> The task:
Scan the lines below for the word "Nigam". Copy each line you find it in.

(Before-and-after change data)

----------

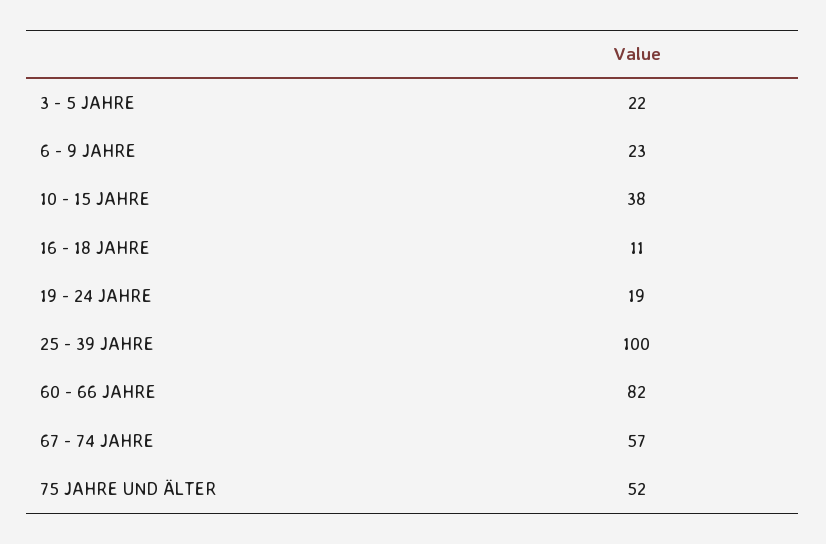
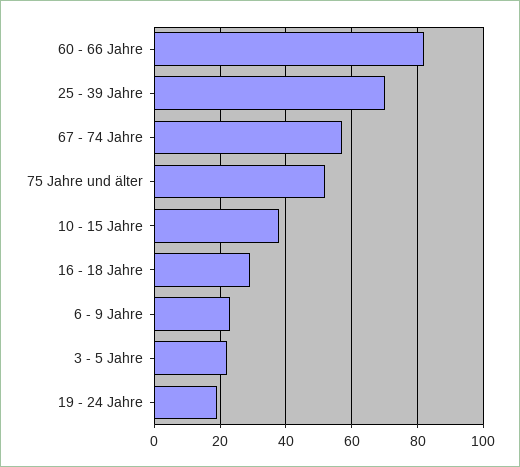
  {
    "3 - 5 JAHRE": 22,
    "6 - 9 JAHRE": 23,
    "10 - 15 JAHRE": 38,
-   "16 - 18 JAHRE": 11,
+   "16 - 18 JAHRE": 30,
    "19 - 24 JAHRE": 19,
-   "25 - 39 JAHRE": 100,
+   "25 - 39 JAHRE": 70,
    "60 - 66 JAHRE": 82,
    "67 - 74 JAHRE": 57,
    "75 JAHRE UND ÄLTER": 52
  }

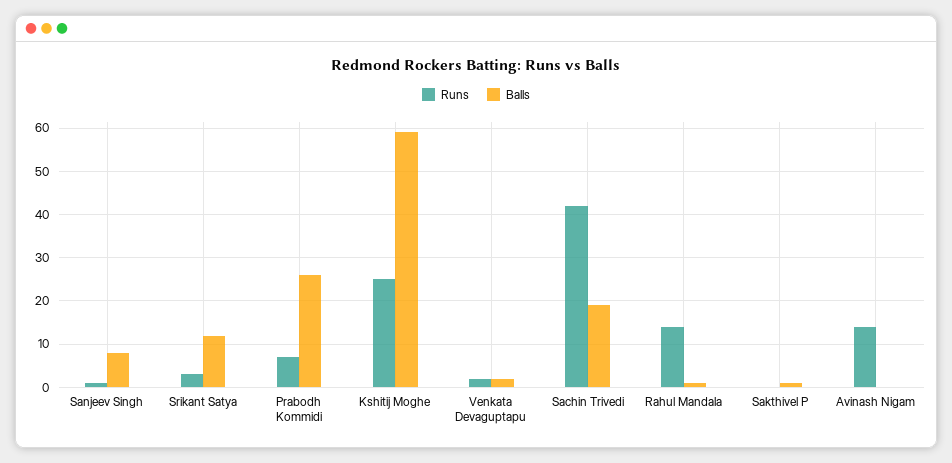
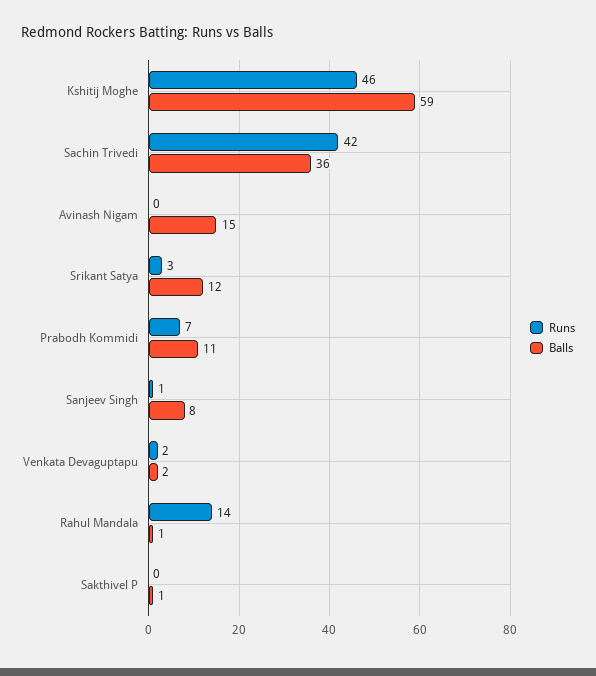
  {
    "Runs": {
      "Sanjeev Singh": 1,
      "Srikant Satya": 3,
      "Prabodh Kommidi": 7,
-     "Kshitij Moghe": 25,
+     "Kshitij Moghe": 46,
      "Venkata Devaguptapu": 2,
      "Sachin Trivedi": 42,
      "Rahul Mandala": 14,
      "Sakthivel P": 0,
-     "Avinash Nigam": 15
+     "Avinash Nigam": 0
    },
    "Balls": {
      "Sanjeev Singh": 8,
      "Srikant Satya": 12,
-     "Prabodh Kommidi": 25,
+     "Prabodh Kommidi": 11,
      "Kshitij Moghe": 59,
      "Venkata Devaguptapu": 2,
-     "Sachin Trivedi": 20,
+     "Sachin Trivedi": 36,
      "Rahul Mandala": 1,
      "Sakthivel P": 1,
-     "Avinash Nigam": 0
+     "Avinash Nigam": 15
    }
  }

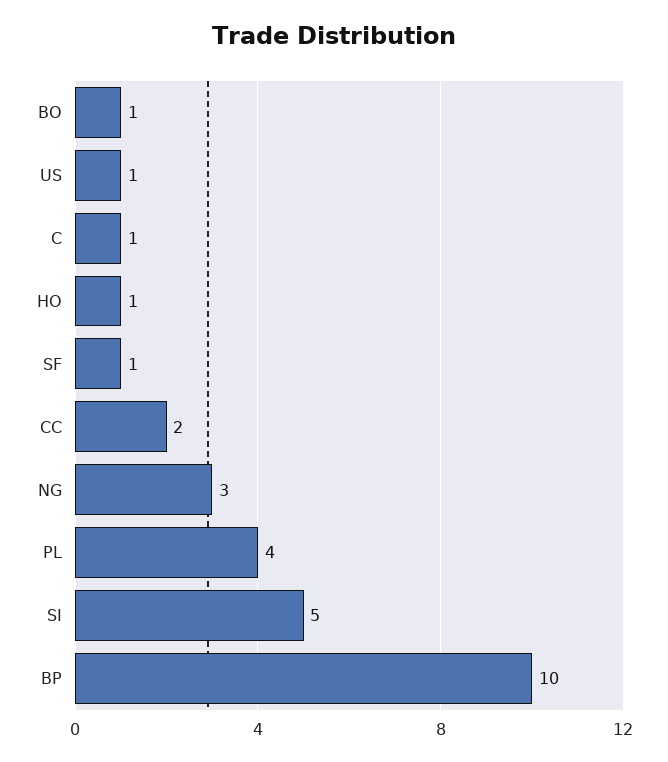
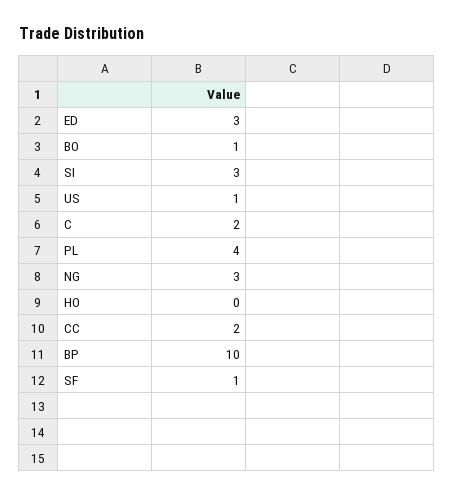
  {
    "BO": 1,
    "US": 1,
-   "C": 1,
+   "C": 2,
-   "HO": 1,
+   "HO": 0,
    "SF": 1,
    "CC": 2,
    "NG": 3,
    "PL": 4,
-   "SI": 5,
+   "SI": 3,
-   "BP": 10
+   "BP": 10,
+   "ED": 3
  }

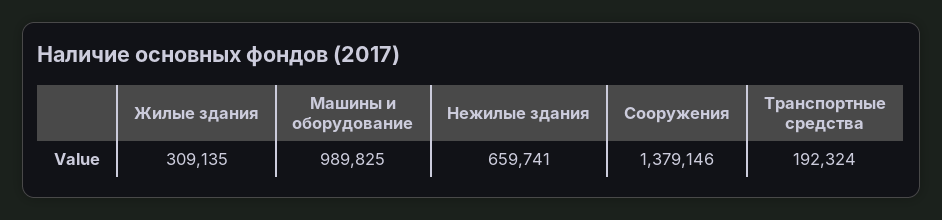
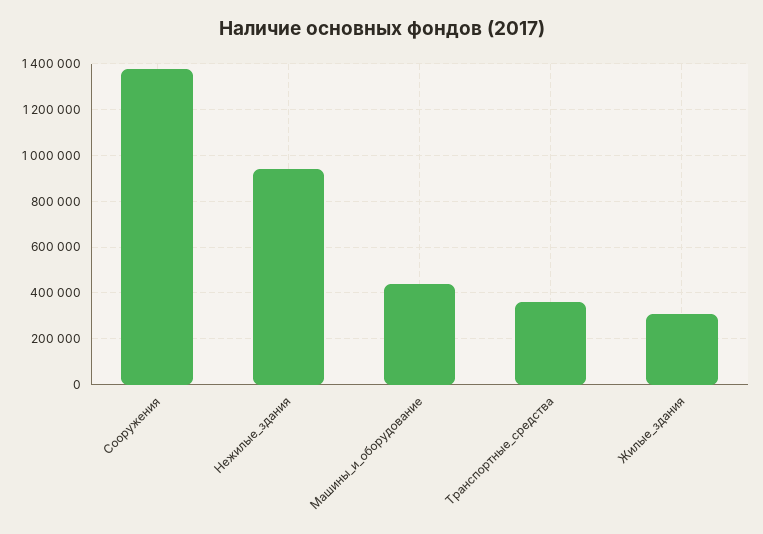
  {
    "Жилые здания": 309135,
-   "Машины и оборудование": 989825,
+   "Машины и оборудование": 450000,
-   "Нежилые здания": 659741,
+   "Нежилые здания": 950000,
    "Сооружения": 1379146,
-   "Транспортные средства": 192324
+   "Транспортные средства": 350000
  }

----------

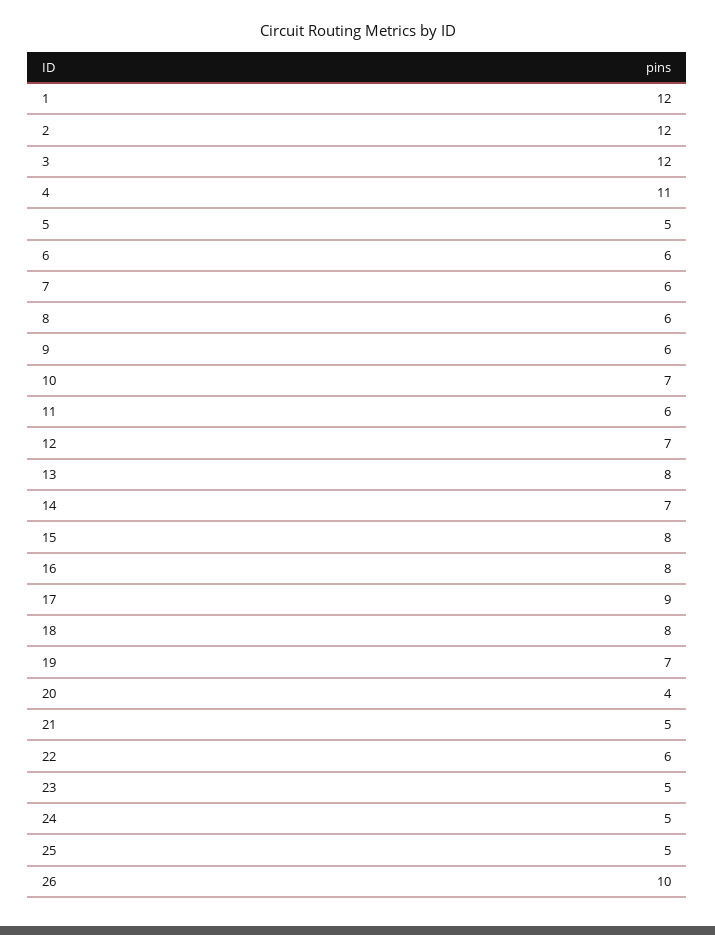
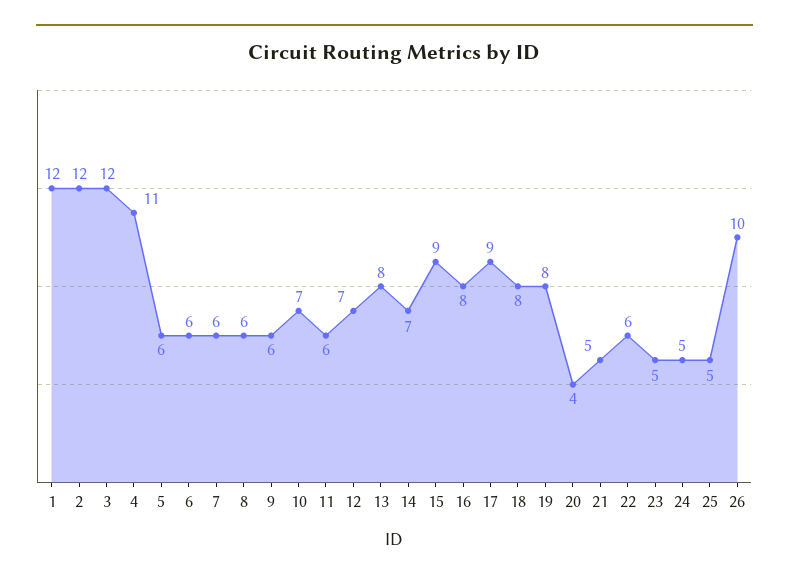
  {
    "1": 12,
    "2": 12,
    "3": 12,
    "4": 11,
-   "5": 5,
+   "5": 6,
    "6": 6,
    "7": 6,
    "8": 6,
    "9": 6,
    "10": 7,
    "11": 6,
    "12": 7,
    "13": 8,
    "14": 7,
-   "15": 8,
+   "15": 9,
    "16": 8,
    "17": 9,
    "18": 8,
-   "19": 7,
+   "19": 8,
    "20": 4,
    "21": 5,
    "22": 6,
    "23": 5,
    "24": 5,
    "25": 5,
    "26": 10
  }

----------

> Reply:
-     "Avinash Nigam": 15
+     "Avinash Nigam": 0
-     "Avinash Nigam": 0
+     "Avinash Nigam": 15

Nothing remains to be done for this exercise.